Lecture by Prof. Ricardo H. R. Castro on 20.09.22
The Coordination Team would like to invite you to the lecture by Prof. Ricardo H. R. Castro on Tuesday, September 20th, 2022 at 2:00 pm.
The title of the talk is: „ How interfacial thermodynamics revolutionizes the design of nanostructured oxides”.
The talk will be given as a hybrid-presentation (face-to-face in the Seminarraum, Forschungszentrum Jülich GmbH, Gebäude 01.3, Raum 234 and online). The link to join the presentation online is enclosed at the end of this Mail.
We look forward seeing you.
Crystal size refinement down to the nanoscale results in unique properties and phenomena in oxide-based materials. With properties ranging from unprecedented hardness, high ionic exchange rates, and radiation damage tolerance, the nano-dimension offers diverse technological opportunities to address current societal challenges. However, after decades of nanotechnology, the limited fundamental understanding of the origins of those nano-induced features still refrains a comprehensive design and optimization of devices. In those systems, a significant fraction of the atomic volume belongs to the interfacial regions, a complex chemical environment that governs the system interactions in both positive and negative ways. While interfaces are responsible for phenomena such as the above-mentioned improved ion exchange rate in nano-cathodes, the intrinsic interface excess energies trigger coarsening even at moderate temperatures, limiting service time. This talk discusses how interfacial thermodynamics and its relationships with nanoscale properties offer an effective strategy to understand and design oxides nanomaterials. The first part will discuss how interfacial segregation reduces excess energies in nano-LiMn2O4 and causes increased stability against coarsening and improved capacity retention in Li-ion batteries. In the second part, we briefly address the connection between grain boundary energies and the mechanics of nanoceramics, highlighting how selected dopants affect fracture behavior to improve mechanical performance. These two representative cases demonstrate the power of interfacial thermodynamics in controlling the nano-world as we envision further developments in other more complex interfacial environments.

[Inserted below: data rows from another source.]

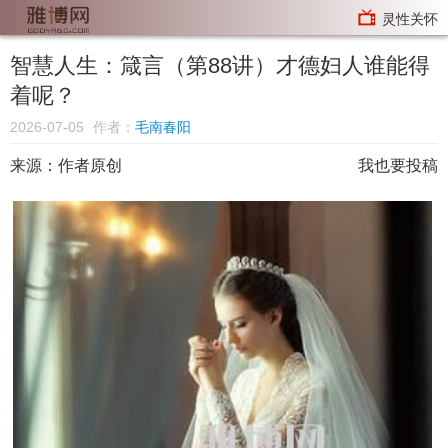
灵性关怀
智慧人生：箴言（第88讲）才德妇人谁能得
着呢？
2026-07-05
作者：
毛南春阳
来源：
作者原创
我也要投稿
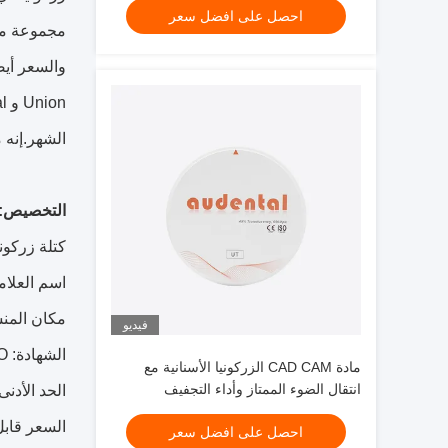
احصل على افضل سعر
مجموعة متن
الشهر.إنه متوفر أيضًا لـ OEM / ODM.إنه منتج مثالي لكتل ​​
التخصيص:
كتلة زركون
اسم العلامة التجارية: ck
مكان المنش
فيديو
الشهادة: CE FDA SFDA ISO
مادة CAD CAM الزركونيا الأسنانية مع
انتقال الضوء الممتاز وأداء التجفيف
الحد الأدن
للتطبيقات الأسنانية
السعر قاب
احصل على افضل سعر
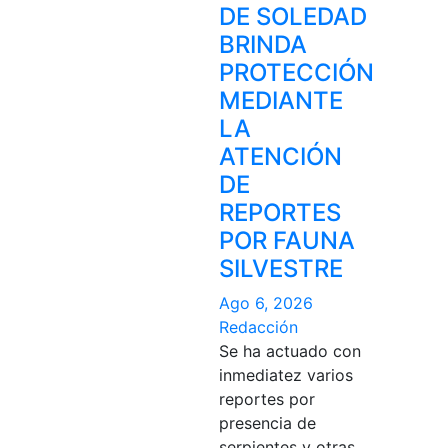
DE SOLEDAD
BRINDA
PROTECCIÓN
MEDIANTE
LA
ATENCIÓN
DE
REPORTES
POR FAUNA
SILVESTRE
Ago 6, 2026
Redacción
Se ha actuado con
inmediatez varios
reportes por
presencia de
serpientes y otras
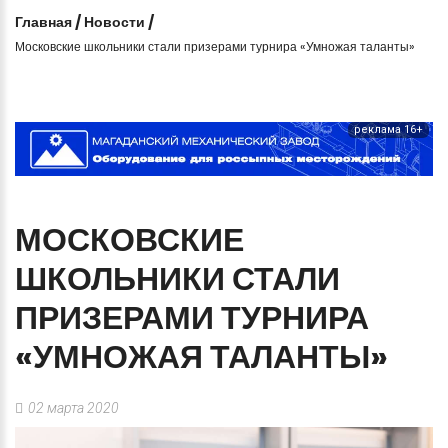
Главная
/
Новости
/
Московские школьники стали призерами турнира «Умножая таланты»
реклама 16+
МОСКОВСКИЕ
ШКОЛЬНИКИ
СТАЛИ
ПРИЗЕРАМИ
ТУРНИРА
«УМНОЖАЯ
ТАЛАНТЫ»
02 марта 2020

Short biography of Prof. Castro
Ricardo Castro is a Professor in the Department of Materials Sciences and Engineering at University of California, Davis. He joined UC Davis in 2009 and is the lead of the Nanoceramics Thermochemistry Laboratory, a lab dedicated to provide fundamental understanding, using experimental thermodynamics, of ceramic nanomaterials and their mechanical responses and behavior under processing conditions and operation at extreme environments, such as high temperatures and radiation.

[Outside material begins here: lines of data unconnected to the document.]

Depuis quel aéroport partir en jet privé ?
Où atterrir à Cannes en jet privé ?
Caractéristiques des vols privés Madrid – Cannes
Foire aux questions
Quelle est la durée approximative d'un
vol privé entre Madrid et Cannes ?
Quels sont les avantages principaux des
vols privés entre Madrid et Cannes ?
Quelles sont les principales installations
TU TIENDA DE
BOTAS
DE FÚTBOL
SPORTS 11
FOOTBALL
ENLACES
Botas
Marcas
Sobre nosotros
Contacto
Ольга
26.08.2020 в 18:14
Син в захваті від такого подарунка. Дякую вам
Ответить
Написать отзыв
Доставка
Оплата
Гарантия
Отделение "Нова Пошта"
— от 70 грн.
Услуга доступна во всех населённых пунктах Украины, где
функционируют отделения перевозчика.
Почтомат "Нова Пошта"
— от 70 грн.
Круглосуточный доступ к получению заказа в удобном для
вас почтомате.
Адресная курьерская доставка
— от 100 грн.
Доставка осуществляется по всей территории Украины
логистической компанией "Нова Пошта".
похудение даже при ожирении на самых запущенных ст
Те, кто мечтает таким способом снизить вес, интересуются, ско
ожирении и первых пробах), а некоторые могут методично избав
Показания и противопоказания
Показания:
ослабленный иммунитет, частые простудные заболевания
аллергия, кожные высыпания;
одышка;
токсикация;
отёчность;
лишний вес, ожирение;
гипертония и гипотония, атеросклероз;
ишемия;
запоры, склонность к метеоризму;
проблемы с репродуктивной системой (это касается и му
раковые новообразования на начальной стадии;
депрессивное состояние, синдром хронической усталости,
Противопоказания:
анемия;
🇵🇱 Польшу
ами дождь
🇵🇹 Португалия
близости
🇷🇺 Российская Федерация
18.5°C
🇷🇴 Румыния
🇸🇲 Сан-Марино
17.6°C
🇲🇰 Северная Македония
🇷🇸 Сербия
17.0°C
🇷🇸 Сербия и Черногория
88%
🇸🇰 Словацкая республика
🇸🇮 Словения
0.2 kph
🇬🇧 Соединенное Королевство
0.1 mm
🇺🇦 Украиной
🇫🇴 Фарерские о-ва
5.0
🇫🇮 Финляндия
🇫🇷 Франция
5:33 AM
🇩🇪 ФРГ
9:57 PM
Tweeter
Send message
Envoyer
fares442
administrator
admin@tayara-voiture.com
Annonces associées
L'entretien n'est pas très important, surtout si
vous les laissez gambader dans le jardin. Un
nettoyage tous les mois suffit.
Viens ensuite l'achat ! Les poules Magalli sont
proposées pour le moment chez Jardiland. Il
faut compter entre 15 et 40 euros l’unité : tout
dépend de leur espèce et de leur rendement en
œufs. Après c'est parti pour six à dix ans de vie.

Castro has a PhD in Metallurgical and Materials Engineering from the University of São Paulo, Brazil, and a Bachelor in Molecular Sciences from the same University. He has published over 100 scientific articles, and is an active member of The American Ceramic Society. He was the president for two consecutive years of the National Institute of Ceramic Engineering before promoting its incorporation in the education division, and is affiliated with the Basic Science Division. He is the 2014 recipient of the ACerS Robert L. Coble Award for young scholars and has served on the ACerS Books Sub-Committee from 2014-2017.

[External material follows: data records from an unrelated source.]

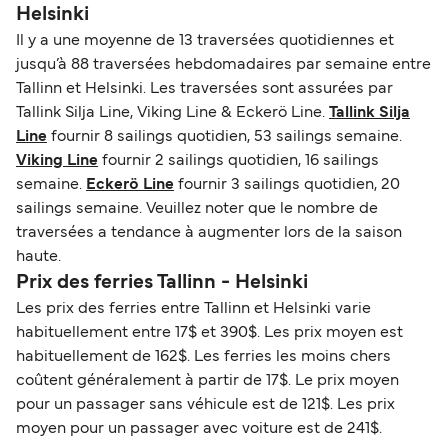
Helsinki
Il y a une moyenne de 13 traversées quotidiennes et
jusqu’à 88 traversées hebdomadaires par semaine entre
Tallinn et Helsinki. Les traversées sont assurées par
Tallink Silja Line, Viking Line & Eckerö Line.
Tallink Silja
Line
fournir 8 sailings quotidien, 53 sailings semaine.
Viking Line
fournir 2 sailings quotidien, 16 sailings
semaine.
Eckerö Line
fournir 3 sailings quotidien, 20
sailings semaine. Veuillez noter que le nombre de
traversées a tendance à augmenter lors de la saison
haute.
Prix des ferries Tallinn - Helsinki
Les prix des ferries entre Tallinn et Helsinki varie
habituellement entre 17$ et 390$. Les prix moyen est
habituellement de 162$. Les ferries les moins chers
coûtent généralement à partir de 17$. Le prix moyen
pour un passager sans véhicule est de 121$. Les prix
moyen pour un passager avec voiture est de 241$.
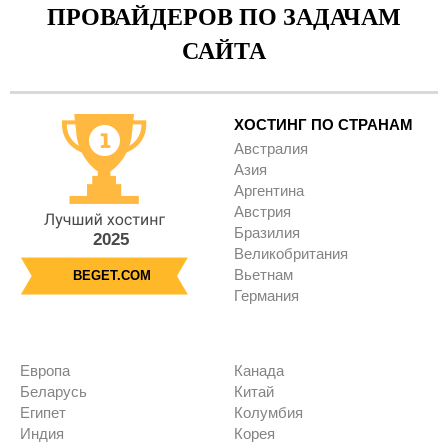
ПРОВАЙДЕРОВ ПО ЗАДАЧАМ
САЙТА
ХОСТИНГ ПО СТРАНАМ
Австралия
Азия
Аргентина
Австрия
Бразилия
2025
Великобритания
Вьетнам
BEGET.COM
Германия
Европа
Канада
Беларусь
Китай
Египет
Колумбия
Индия
Корея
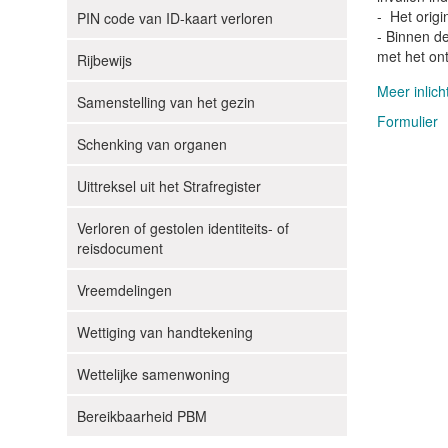
- Het orig
PIN code van ID-kaart verloren
- Binnen d
met het on
Rijbewijs
Meer inlic
Samenstelling van het gezin
Formulier
Schenking van organen
Uittreksel uit het Strafregister
Verloren of gestolen identiteits- of
reisdocument
Vreemdelingen
Wettiging van handtekening
Wettelijke samenwoning
Bereikbaarheid PBM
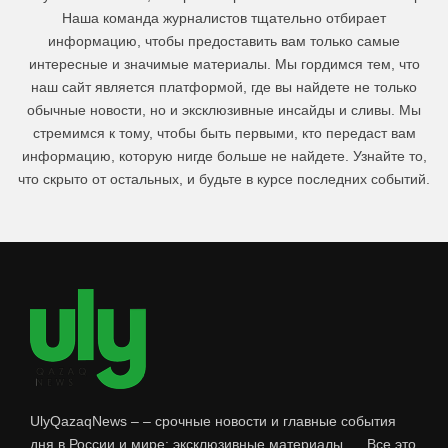
Наша команда журналистов тщательно отбирает
информацию, чтобы предоставить вам только самые
интересные и значимые материалы. Мы гордимся тем, что
наш сайт является платформой, где вы найдете не только
обычные новости, но и эксклюзивные инсайды и сливы. Мы
стремимся к тому, чтобы быть первыми, кто передаст вам
информацию, которую нигде больше не найдете. Узнайте то,
что скрыто от остальных, и будьте в курсе последних событий.
UlyQazaqNews – – срочные новости и главные события
дня в России и мире: эксклюзивные материалы, ... Все это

Prof. Castro is the founding Editor-in-Chief of the ACerS International Journal of Ceramic Engineering and Science (IJCES), a new online, open access, interdisciplinary peer-reviewed journal designed to meet the publishing needs of the global ceramic and glass science and engineering communities. Castro is a regular instruction for ACerS Sintering of Ceramics short course. He is also a member of the Materials Research Society, the creator of the Materials Magic Show at UC Davis, Principal Editor of the Journal of Materials Research, and Editor of Scientific Reports.
Castro has a passion and a dedication to bringing scholars together from across the Americas. He is currently Associate Dean for Research and Graduate Studies at UC Davis, giving him the opportunity to address broader topics related research and development in ceramics and beyond.